* [Activity]:
Transcribe the data that follows in full. Leave out the pictures.

[Records from a collection]
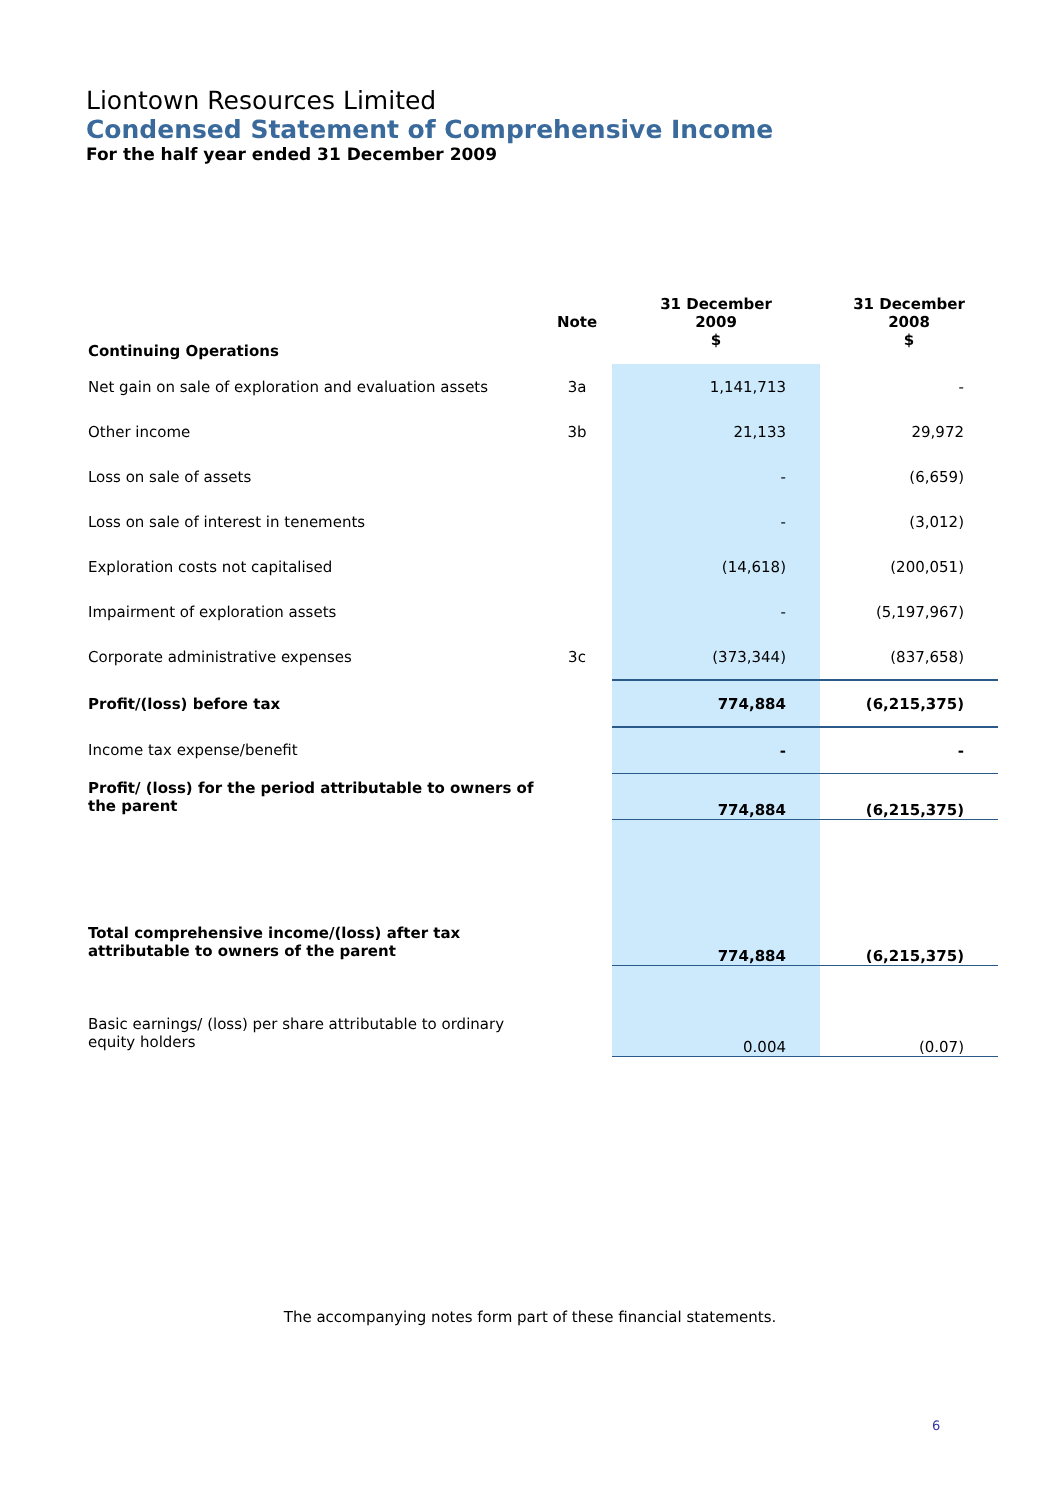Liontown Resources Limited
Condensed Statement of Comprehensive Income
For the half year ended 31 December 2009
| Continuing Operations | Note | 31 December 2009 $ | 31 December 2008 $ |
| Net gain on sale of exploration and evaluation assets | 3a | 1,141,713 | - |
| Other income | 3b | 21,133 | 29,972 |
| Loss on sale of assets | | - | (6,659) |
| Loss on sale of interest in tenements | | - | (3,012) |
| Exploration costs not capitalised | | (14,618) | (200,051) |
| Impairment of exploration assets | | - | (5,197,967) |
| Corporate administrative expenses | 3c | (373,344) | (837,658) |
| Profit/(loss) before tax | | 774,884 | (6,215,375) |
| Income tax expense/benefit | | - | - |
| Profit/ (loss) for the period attributable to owners of the parent | | 774,884 | (6,215,375) |
| Total comprehensive income/(loss) after tax attributable to owners of the parent | | 774,884 | (6,215,375) |
| Basic earnings/ (loss) per share attributable to ordinary equity holders | | 0.004 | (0.07) |
The accompanying notes form part of these financial statements.
6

* [Reply to the exercise]:
Liontown Resources Limited
Condensed Statement of Comprehensive Income
For the half year ended 31 December 2009
| Continuing Operations | Note | 31 December 2009 $ | 31 December 2008 $ |
| Net gain on sale of exploration and evaluation assets | 3a | 1,141,713 | - |
| Other income | 3b | 21,133 | 29,972 |
| Loss on sale of assets | | - | (6,659) |
| Loss on sale of interest in tenements | | - | (3,012) |
| Exploration costs not capitalised | | (14,618) | (200,051) |
| Impairment of exploration assets | | - | (5,197,967) |
| Corporate administrative expenses | 3c | (373,344) | (837,658) |
| Profit/(loss) before tax | | 774,884 | (6,215,375) |
| Income tax expense/benefit | | - | - |
| Profit/ (loss) for the period attributable to owners of the parent | | 774,884 | (6,215,375) |
| Total comprehensive income/(loss) after tax attributable to owners of the parent | | 774,884 | (6,215,375) |
| Basic earnings/ (loss) per share attributable to ordinary equity holders | | 0.004 | (0.07) |
The accompanying notes form part of these financial statements.
6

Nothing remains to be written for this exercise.